▼▼▼
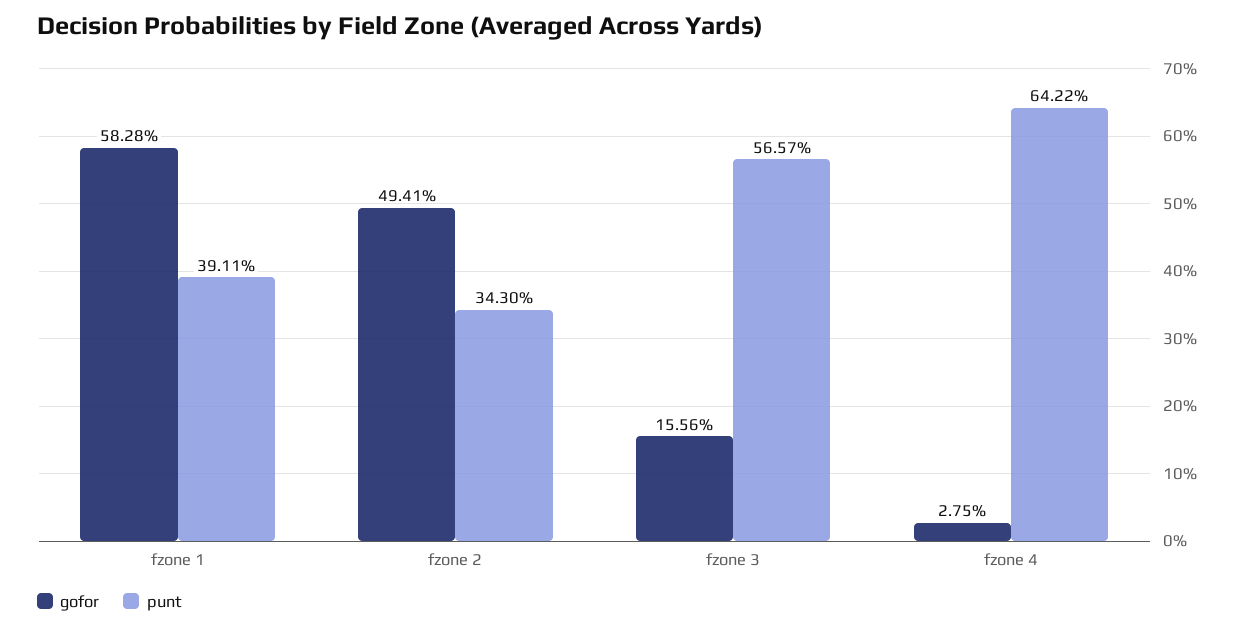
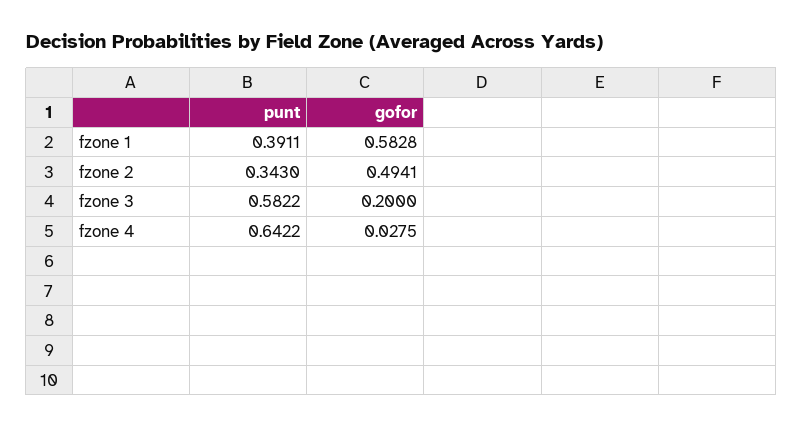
  {
    "gofor": {
      "fzone 1": 0.5828,
      "fzone 2": 0.4941,
-     "fzone 3": 0.1556,
+     "fzone 3": 0.2,
      "fzone 4": 0.0275
    },
    "punt": {
      "fzone 1": 0.3911,
      "fzone 2": 0.343,
-     "fzone 3": 0.5657,
+     "fzone 3": 0.5822,
      "fzone 4": 0.6422
    }
  }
▲▲▲
__Problem to solve__
Please give the number of lines with "fzone" in the entries above, and write no other text.

__Response to the exercise__
10